Based on those numbers, Salisbury said, participants would have to be willing to bear stock-market risk. The bond-fund choices may not be enough to beat the payout offered by the traditional system.

Next choice: Where to put your money

Workers opting for a private plan must then figure out how to allocate their money among the funds offered, though the default will likely be the life-cycle fund, according to the administration.

Perhaps hardest for many Americans: In order to plan adequately for retirement, investors in private accounts would need to estimate a realistic rate of return.

"You'll have to decide how much money you'll have ... by estimating the rate of return throughout your lifetime of work, and the rate of return for the rest of your life," Ghilarducci said.

Every year, workers will have to re-assess their overall retirement plan, and decide how to re-allocate their private-account funds.

And that's where many novice investors fail, Salisbury said.

Often, "people end up market timing, and not market timing well," he said. "I'm not saying everybody would be stupid.
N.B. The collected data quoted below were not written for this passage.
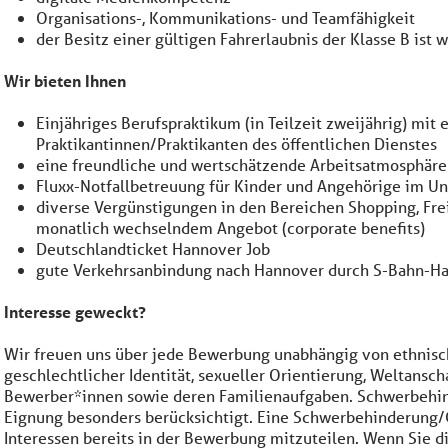
Organisations-, Kommunikations- und Teamfähigkeit
der Besitz einer gültigen Fahrerlaubnis der Klasse B is
Wir bieten Ihnen
Einjähriges Berufspraktikum (in Teilzeit zweijährig) mit
Praktikantinnen/Praktikanten des öffentlichen Dienstes
eine freundliche und wertschätzende Arbeitsatmosphäre
Fluxx-Notfallbetreuung für Kinder und Angehörige im U
diverse Vergünstigungen in den Bereichen Shopping, Freiz
monatlich wechselndem Angebot (corporate benefits)
Deutschlandticket Hannover Job
gute Verkehrsanbindung nach Hannover durch S-Bahn-Ha
Interesse geweckt?
Wir freuen uns über jede Bewerbung unabhängig von ethnische
geschlechtlicher Identität, sexueller Orientierung, Weltansc
Bewerber*innen sowie deren Familienaufgaben. Schwerbehin
Eignung besonders berücksichtigt. Eine Schwerbehinderung/G
Interessen bereits in der Bewerbung mitzuteilen. Wenn Sie di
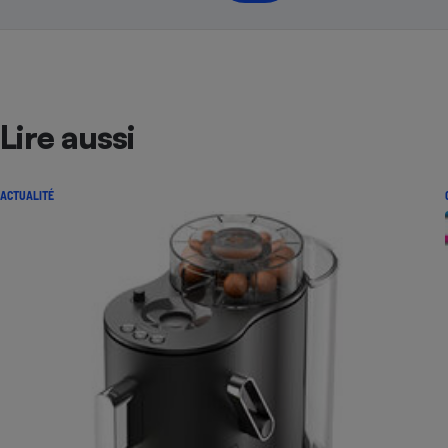
Lire aussi
ACTUALITÉ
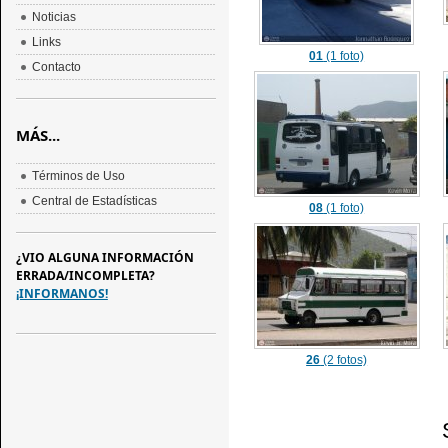
Noticias
Links
01
(1 foto)
Contacto
MÁS...
Términos de Uso
Central de Estadísticas
08
(1 foto)
¿VIO ALGUNA INFORMACIÓN
ERRADA/INCOMPLETA?
¡INFORMANOS!
26
(2 fotos)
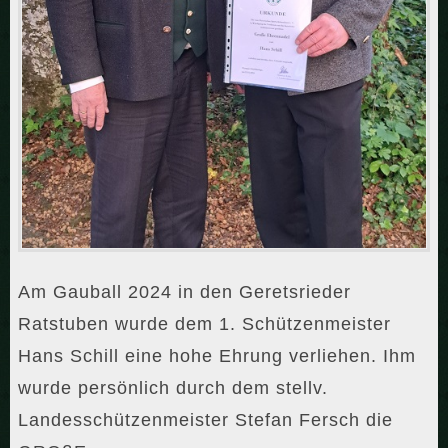
Am Gauball 2024 in den Geretsrieder
Ratstuben wurde dem 1. Schützenmeister
Hans Schill eine hohe Ehrung verliehen. Ihm
wurde persönlich durch dem stellv.
Landesschützenmeister Stefan Fersch die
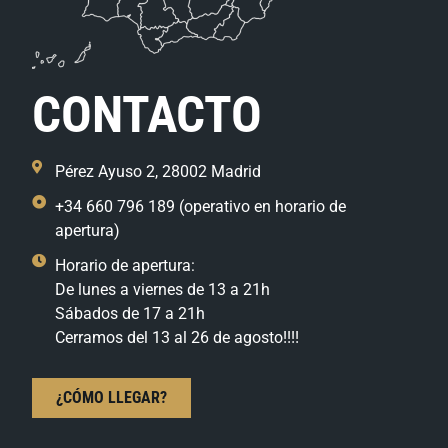
CONTACTO
Pérez Ayuso 2, 28002 Madrid
+34 660 796 189 (operativo en horario de
apertura)
Horario de apertura:
De lunes a viernes de 13 a 21h
Sábados de 17 a 21h
Cerramos del 13 al 26 de agosto!!!!
¿CÓMO LLEGAR?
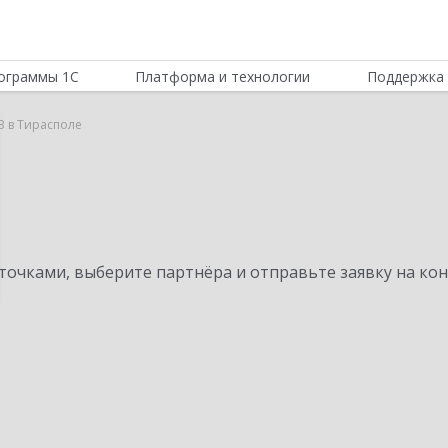
ограммы 1С
Платформа и технологии
Поддержка 
B в Тирасполе
очками, выберите партнёра и отправьте заявку на ко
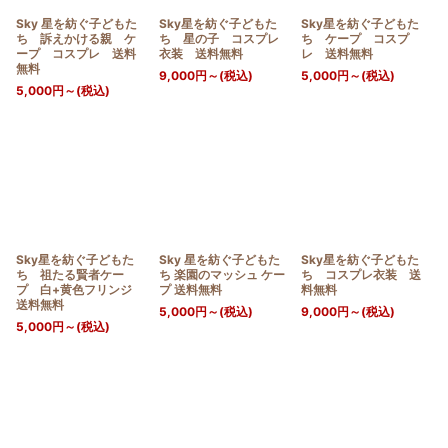
Sky 星を紡ぐ子どもた
Sky星を紡ぐ子どもた
Sky星を紡ぐ子どもた
ち 訴えかける親 ケ
ち 星の子 コスプレ
ち ケープ コスプ
ープ コスプレ 送料
衣装 送料無料
レ 送料無料
無料
9,000
円
～
(税込)
5,000
円
～
(税込)
5,000
円
～
(税込)
Sky星を紡ぐ子どもた
Sky 星を紡ぐ子どもた
Sky星を紡ぐ子どもた
ち 祖たる賢者ケー
ち 楽園のマッシュ ケー
ち コスプレ衣装 送
プ 白+黄色フリンジ
プ 送料無料
料無料
送料無料
5,000
円
～
(税込)
9,000
円
～
(税込)
5,000
円
～
(税込)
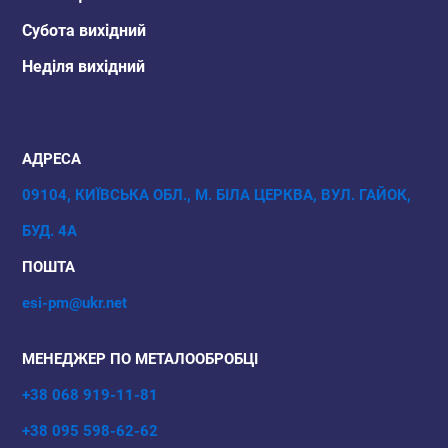
Субота вихідний
Неділя вихідний
АДРЕСА
09104, КИЇВСЬКА ОБЛ., М. БІЛА ЦЕРКВА, ВУЛ. ГАЙОК,
БУД. 4А
ПОШТА
esi-pm@ukr.net
МЕНЕДЖЕР ПО МЕТАЛООБРОБЦІ
+38 068 919-11-81
+38 095 598-62-62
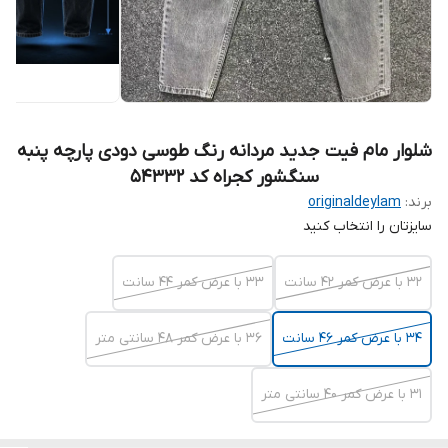
شلوار مام فیت جدید مردانه رنگ طوسی دودی پارچه پنبه
سنگشور کجراه کد ۵۴۳۳۲
برند:
originaldeylam
سایزتان را انتخاب کنید
۳۲ با عرض کمر ۴۲ سانت
۳۳ با عرض کمر ۴۴ سانت
۳۴ با عرض کمر ۴۶ سانت
۳۶ با عرض کمر ۴۸ سانتی متر
31 با عرض کمر ۴۰ سانتی متر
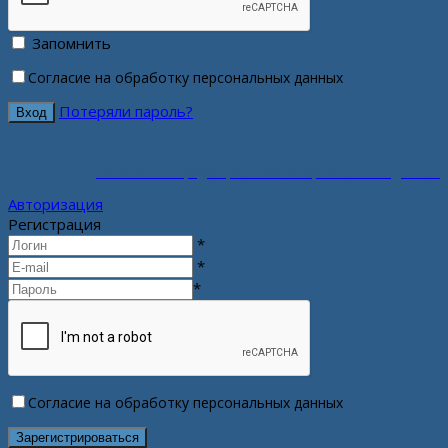
Запомнить
Согласие на обработку персональных данных
Потеряли пароль?
Политика конфиденциальности персональных данных
Авторизация
Регистрация
*
*
*
Согласие на обработку персональных данных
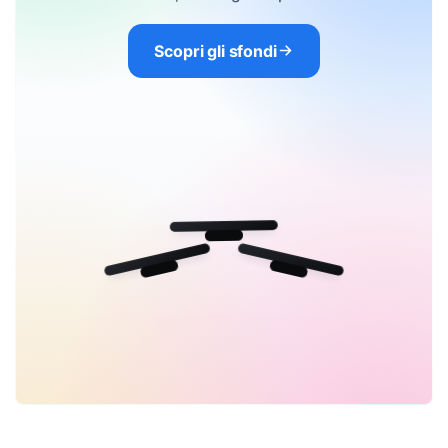
Scopri gli sfondi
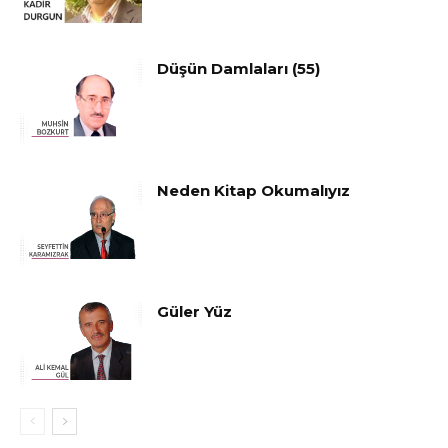
Düşün Damlaları (55)
Neden Kitap Okumalıyız
Güler Yüz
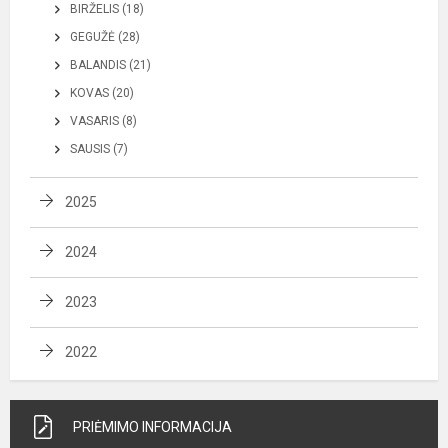
BIRŽELIS (18)
GEGUŽĖ (28)
BALANDIS (21)
KOVAS (20)
VASARIS (8)
SAUSIS (7)
2025
2024
2023
2022
PRIĖMIMO INFORMACIJA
There will obviously be a group ... that does focus on the long- term that would put the money in and let the money stay there and do better under the accounts," he said.

But "if you look at how people behave, when they can change investment options they tend to time in the opposite (direction) of what they should be doing."

The annuity rule

At retirement, beneficiaries must decide how to access their money, whether through a lump sum or by annuitizing, just like 401(k) holders do now.
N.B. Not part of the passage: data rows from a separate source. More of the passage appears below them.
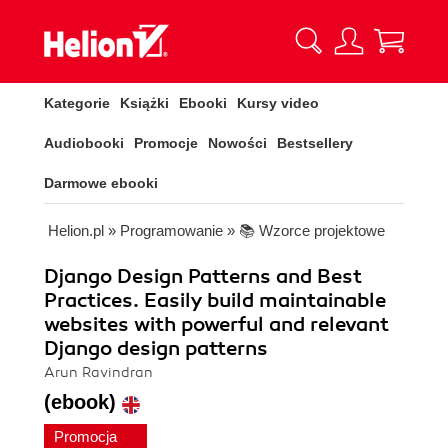
Kategorie
Książki
Ebooki
Kursy video
Audiobooki
Promocje
Nowości
Bestsellery
Darmowe ebooki
Helion.pl
»
Programowanie
»
📚 Wzorce projektowe
Django Design Patterns and Best
Practices. Easily build maintainable
websites with powerful and relevant
Django design patterns
Arun Ravindran
(ebook)
Promocja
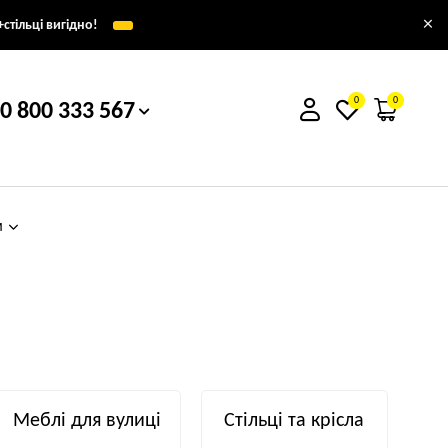
×
стільці вигідно!
0
0
0 800 333 567
м
Меблі для вулиці
Стільці та крісла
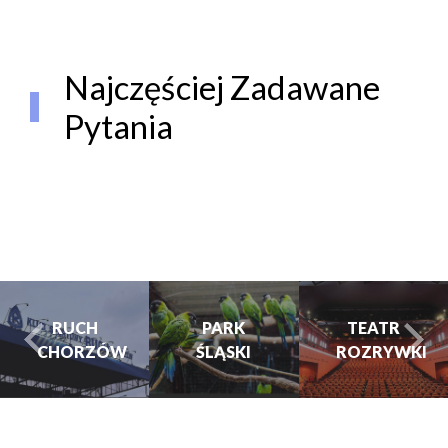
Najczęściej Zadawane
Pytania
RUCH
PARK
TEATR
CHORZÓW
ŚLĄSKI
ROZRYWKI
turysta.Previous
t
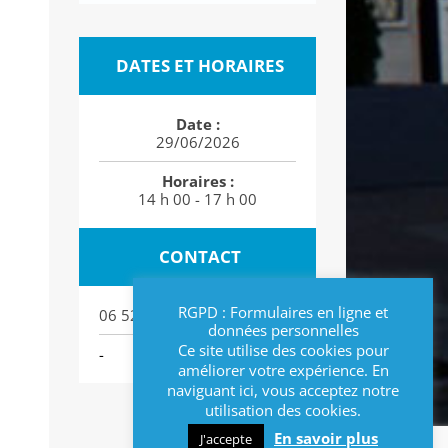
DATES ET HORAIRES
Date :
29/06/2026
Horaires :
14 h 00 - 17 h 00
CONTACT
RGPD : Formulaires en ligne et
06 52 00 09 67
données personnelles
Ce site utilise des cookies pour
-
améliorer votre expérience. En
naviguant ici, vous acceptez notre
utilisation des cookies.
En savoir plus
J'accepte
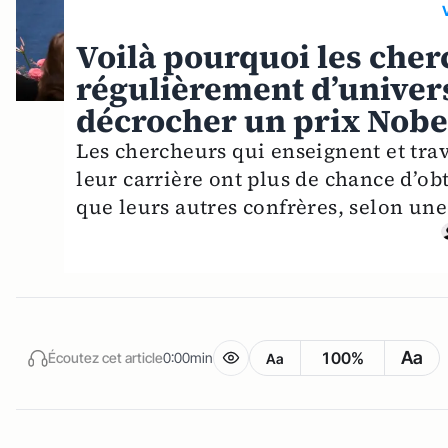
Voilà pourquoi les che
régulièrement d’univers
décrocher un prix Nobe
Les chercheurs qui enseignent et trav
leur carrière ont plus de chance d’ob
que leurs autres confrères, selon une
Aa
100%
Écoutez cet article
0:00min
Aa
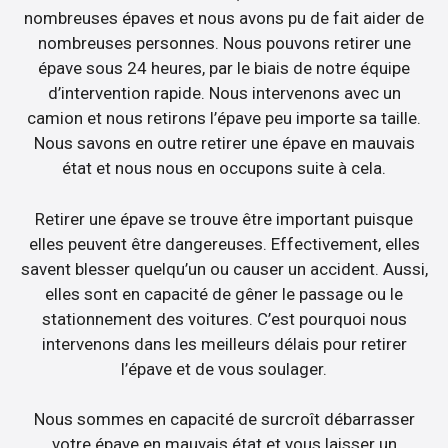
nombreuses épaves et nous avons pu de fait aider de
nombreuses personnes. Nous pouvons retirer une
épave sous 24 heures, par le biais de notre équipe
d’intervention rapide. Nous intervenons avec un
camion et nous retirons l’épave peu importe sa taille.
Nous savons en outre retirer une épave en mauvais
état et nous nous en occupons suite à cela.
Retirer une épave se trouve être important puisque
elles peuvent être dangereuses. Effectivement, elles
savent blesser quelqu’un ou causer un accident. Aussi,
elles sont en capacité de gêner le passage ou le
stationnement des voitures. C’est pourquoi nous
intervenons dans les meilleurs délais pour retirer
l’épave et de vous soulager.
Nous sommes en capacité de surcroît débarrasser
votre épave en mauvais état et vous laisser un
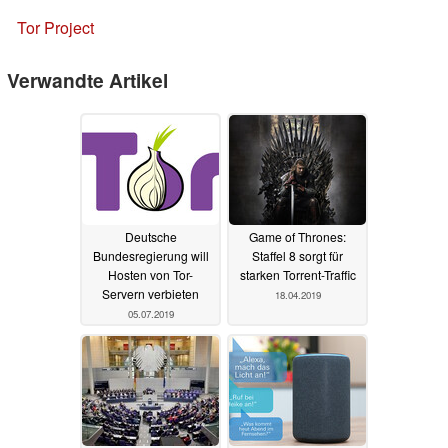
Tor Project
Verwandte Artikel
Deutsche
Game of Thrones:
Bundesregierung will
Staffel 8 sorgt für
Hosten von Tor-
starken Torrent-Traffic
Servern verbieten
18.04.2019
05.07.2019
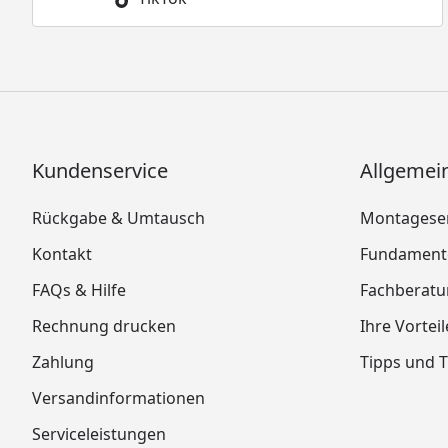
Kundenservice
Allgemei
Rückgabe & Umtausch
Montageser
Kontakt
Fundamente
FAQs & Hilfe
Fachberat
Rechnung drucken
Ihre Vortei
Zahlung
Tipps und T
Versandinformationen
Serviceleistungen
But some lower-income private-account holders would be required to purchase annuities with their private account money.

The annuity from the private account must ensure a monthly benefit that, combined with the traditional benefit, keeps the worker above the poverty line.

One choice workers wouldn't have to make: How to choose among the various annuity products in the private market currently. The federal government would provide the annuity.

Still, that could change, some say.

"That's going to be 20 to 30 years down the road," Tanner, of the Cato Institute, said. "We'll have to see what that (annuity) market is at that time to see if that requirement stays."

Andrea Coombes is a reporter for MarketWatch in San Francisco.